TFile *f = TFile::Open("/AtlasDisk/user/madar/data/spincorr/ntuples/v01/ana_v0_truth/ttbar13bis.root");
TTree *t = (TTree*) f->Get("truth");
t->BuildIndex("runNumber", "eventNumber");

crashes, exactly as before. I am pretty sure I did the update properly because the size of ttbar13bis.root is now 3.5 Go while it was 3.4 Go before.

Could you try yourself and re-open the issue if you it doesn't work for you too? If it works, it seems I did something wrong while I re-ran.

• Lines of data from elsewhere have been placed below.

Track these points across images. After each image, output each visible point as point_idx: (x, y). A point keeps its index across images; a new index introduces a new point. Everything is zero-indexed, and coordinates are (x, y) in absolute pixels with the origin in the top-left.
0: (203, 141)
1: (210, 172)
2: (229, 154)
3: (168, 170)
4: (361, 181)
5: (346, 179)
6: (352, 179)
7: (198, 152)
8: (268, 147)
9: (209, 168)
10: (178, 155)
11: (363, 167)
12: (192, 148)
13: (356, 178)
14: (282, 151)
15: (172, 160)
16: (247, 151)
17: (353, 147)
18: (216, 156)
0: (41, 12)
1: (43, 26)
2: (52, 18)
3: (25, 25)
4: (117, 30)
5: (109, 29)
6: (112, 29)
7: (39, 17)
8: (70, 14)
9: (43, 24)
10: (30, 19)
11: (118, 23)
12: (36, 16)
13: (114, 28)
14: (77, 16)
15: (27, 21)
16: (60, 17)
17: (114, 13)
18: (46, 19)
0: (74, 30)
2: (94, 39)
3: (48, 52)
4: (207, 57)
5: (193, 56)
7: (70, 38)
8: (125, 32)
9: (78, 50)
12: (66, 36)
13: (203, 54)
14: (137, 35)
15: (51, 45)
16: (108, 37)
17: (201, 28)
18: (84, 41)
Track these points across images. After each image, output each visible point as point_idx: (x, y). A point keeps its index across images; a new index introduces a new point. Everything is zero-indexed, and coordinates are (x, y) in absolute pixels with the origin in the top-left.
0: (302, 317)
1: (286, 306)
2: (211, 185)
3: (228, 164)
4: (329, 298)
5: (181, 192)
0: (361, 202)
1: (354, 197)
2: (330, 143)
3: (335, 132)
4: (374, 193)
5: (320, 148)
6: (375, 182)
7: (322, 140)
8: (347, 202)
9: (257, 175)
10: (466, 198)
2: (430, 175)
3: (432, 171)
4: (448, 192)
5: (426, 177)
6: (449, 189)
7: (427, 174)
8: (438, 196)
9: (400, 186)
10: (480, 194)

sbinet commented 4 years ago

hum... reading with this program:

#include "TTree.h"
#include "TFile.h"

#include <iostream>

void issue_42318() {
    auto f = TFile::Open("./ttbar13bis.root");
    auto t = (TTree*)f->Get("truth");

    Long64_t evtNbr = 0;
    Int_t  runNbr = 0;

    Int_t d_nlep = 0;
    float *d_lep_pt = nullptr;

    Int_t d_njet = 0;
    float *d_jet_pt = nullptr;

    double truth_kvec[3];

    t->SetBranchAddress("runNumber", &runNbr);
    t->SetBranchAddress("eventNumber", &evtNbr);

    t->SetBranchAddress("d_nlep", &d_nlep);
    t->SetBranchAddress("d_lep_pt", &d_lep_pt);

    t->SetBranchAddress("d_njet", &d_njet);
    t->SetBranchAddress("d_jet_pt", &d_jet_pt);

    t->SetBranchAddress("truth_kvec", &truth_kvec);

    std::cout << "entries: " << t->GetEntries() << "\n";
    for (int i = 0; i < t->GetEntries(); i++) {
        t->GetEntry(i);
        std::cout << "entry: " << i 
                << " run=" << runNbr 
                << ", evt=" << evtNbr
                << ", nlep=" << d_nlep
                << ", njet=" << d_njet
                << ", truth_kvec=[" << truth_kvec[0] <<", " << truth_kvec[1] <<", " << truth_kvec[2] << "]"
                << "\n";
    }
}

I get:

$> root -b -q ./issue-42318.C
[...]
entry: 7647997 run=310000, evt=649757898, nlep=0, njet=0, truth_kvec=[-0.398049, -0.653809, 0.643498]
entry: 7647998 run=310000, evt=649822391, nlep=0, njet=0, truth_kvec=[-0.132782, 0.132049, 0.98231]
entry: 7647999 run=310000, evt=649822698, nlep=0, njet=0, truth_kvec=[-0.573527, 0.0362466, 0.818384]
Warning in <TBasket::ReadBasketBuffers>: basket:d_lep_pt has fNevBuf=5917704 but fEntryOffset=0, pos=2701564065, len=128076, fNbytes=231, fObjlen=128008, trying to repair
Warning in <TBasket::ReadBasketBuffers>: basket:d_lep_e has fNevBuf=5917704 but fEntryOffset=0, pos=2701564296, len=128075, fNbytes=230, fObjlen=128008, trying to repair
Warning in <TBasket::ReadBasketBuffers>: basket:d_lep_eta has fNevBuf=5917704 but fEntryOffset=0, pos=2701564526, len=128077, fNbytes=232, fObjlen=128008, trying to repair
rmadar commented 3 years ago

Just to make sure: you don't expect other test or debug from my side, right?

sbinet commented 3 years ago

nope. I've found a couple of bugs related to the >2Gb files handling. still no cigar, though.